Guibas's early work contributed several widely used data structures and algorithms in computational geometry. With Robert Sedgewick, he introduced red–black trees, a form of self-balancing binary search tree. Other contributions from this period include finger trees, fractional cascading, an optimal data structure for point location, the quad-edge data structure for representing planar subdivisions, and the Guibas–Stolfi algorithm for Delaunay triangulation. He also developed kinetic data structures for tracking objects in motion.

=== Computer graphics and vision ===

In computer graphics, Guibas co-authored work on Metropolis light transport, which enabled practical global illumination algorithms for photorealistic rendering. In computer vision, he co-developed the earth mover's distance (EMD) with Yossi Rubner and Carlo Tomasi, a metric for comparing distributions that has been widely adopted in image retrieval and related tasks. The EMD paper received the ICCV Helmholtz Prize in 2013, recognizing work with fundamental impact on computer vision.

=== Deep learning on point clouds and 3D geometry ===

More recently, Guibas's group has been a leader in applying deep learning to irregular geometric data such as point clouds and voxels. With Charles R. Qi, Hao Su, and others, he co-developed PointNet (2017), a neural network architecture that directly consumes raw point clouds for tasks including 3D object classification, part segmentation, and scene semantic parsing, without requiring conversion to voxel grids or image projections. The follow-up PointNet++ introduced hierarchical feature learning that captures local geometric structure at multiple scales. These architectures have been applied to problems in autonomous driving, robotics, and computational fluid dynamics.

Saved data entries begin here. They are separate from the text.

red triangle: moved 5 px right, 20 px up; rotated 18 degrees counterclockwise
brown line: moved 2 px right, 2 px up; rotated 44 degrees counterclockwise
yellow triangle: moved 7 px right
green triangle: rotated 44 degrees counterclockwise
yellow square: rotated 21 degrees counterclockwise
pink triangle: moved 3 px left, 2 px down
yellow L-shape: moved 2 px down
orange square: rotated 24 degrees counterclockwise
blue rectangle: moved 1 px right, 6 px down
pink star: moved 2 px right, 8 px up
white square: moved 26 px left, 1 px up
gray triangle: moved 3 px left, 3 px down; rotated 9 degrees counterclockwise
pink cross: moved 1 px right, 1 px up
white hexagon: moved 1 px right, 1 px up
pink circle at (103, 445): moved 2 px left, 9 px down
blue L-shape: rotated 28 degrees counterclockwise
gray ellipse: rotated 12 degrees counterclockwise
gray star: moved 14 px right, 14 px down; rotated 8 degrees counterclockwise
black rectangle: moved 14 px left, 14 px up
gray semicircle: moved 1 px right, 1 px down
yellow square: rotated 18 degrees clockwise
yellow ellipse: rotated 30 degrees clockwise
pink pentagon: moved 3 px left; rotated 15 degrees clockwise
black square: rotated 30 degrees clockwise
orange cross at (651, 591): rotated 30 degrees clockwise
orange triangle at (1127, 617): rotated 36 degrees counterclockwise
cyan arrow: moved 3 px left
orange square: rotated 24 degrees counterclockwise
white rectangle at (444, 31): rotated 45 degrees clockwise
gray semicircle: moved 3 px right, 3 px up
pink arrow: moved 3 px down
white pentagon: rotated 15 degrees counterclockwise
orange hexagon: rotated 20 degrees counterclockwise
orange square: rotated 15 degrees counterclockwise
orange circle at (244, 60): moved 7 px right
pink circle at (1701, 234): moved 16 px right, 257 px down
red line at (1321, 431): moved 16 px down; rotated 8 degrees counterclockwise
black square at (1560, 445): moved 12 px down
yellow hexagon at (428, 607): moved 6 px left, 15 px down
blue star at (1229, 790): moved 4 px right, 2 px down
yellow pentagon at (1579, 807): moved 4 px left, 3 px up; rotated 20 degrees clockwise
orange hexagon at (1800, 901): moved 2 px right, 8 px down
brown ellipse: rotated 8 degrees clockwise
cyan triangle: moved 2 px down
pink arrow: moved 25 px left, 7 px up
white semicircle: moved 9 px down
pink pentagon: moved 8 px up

His group has also developed methods for functional maps between shapes, 3D object detection in point clouds, shape generation, and deformation-aware 3D model analysis.

== Awards and honors ==

- ACM Fellow (1999)
- ACM - AAAI Allen Newell Award (2007), "for his pioneering contributions in applying algorithms to a wide range of computer science disciplines"
- IEEE Fellow (2012)
- ICCV Helmholtz Prize (2013), for the earth mover's distance paper
- Member, National Academy of Engineering (2017)
- Member, American Academy of Arts and Sciences (2018)
- DoD Vannevar Bush Faculty Fellowship
- Member, National Academy of Sciences (2022)

Guibas has an Erdős number of 2, through collaborations with Boris Aronov, Andrew Odlyzko, János Pach, Richard M. Pollack, Endre Szemerédi, and Frances Yao.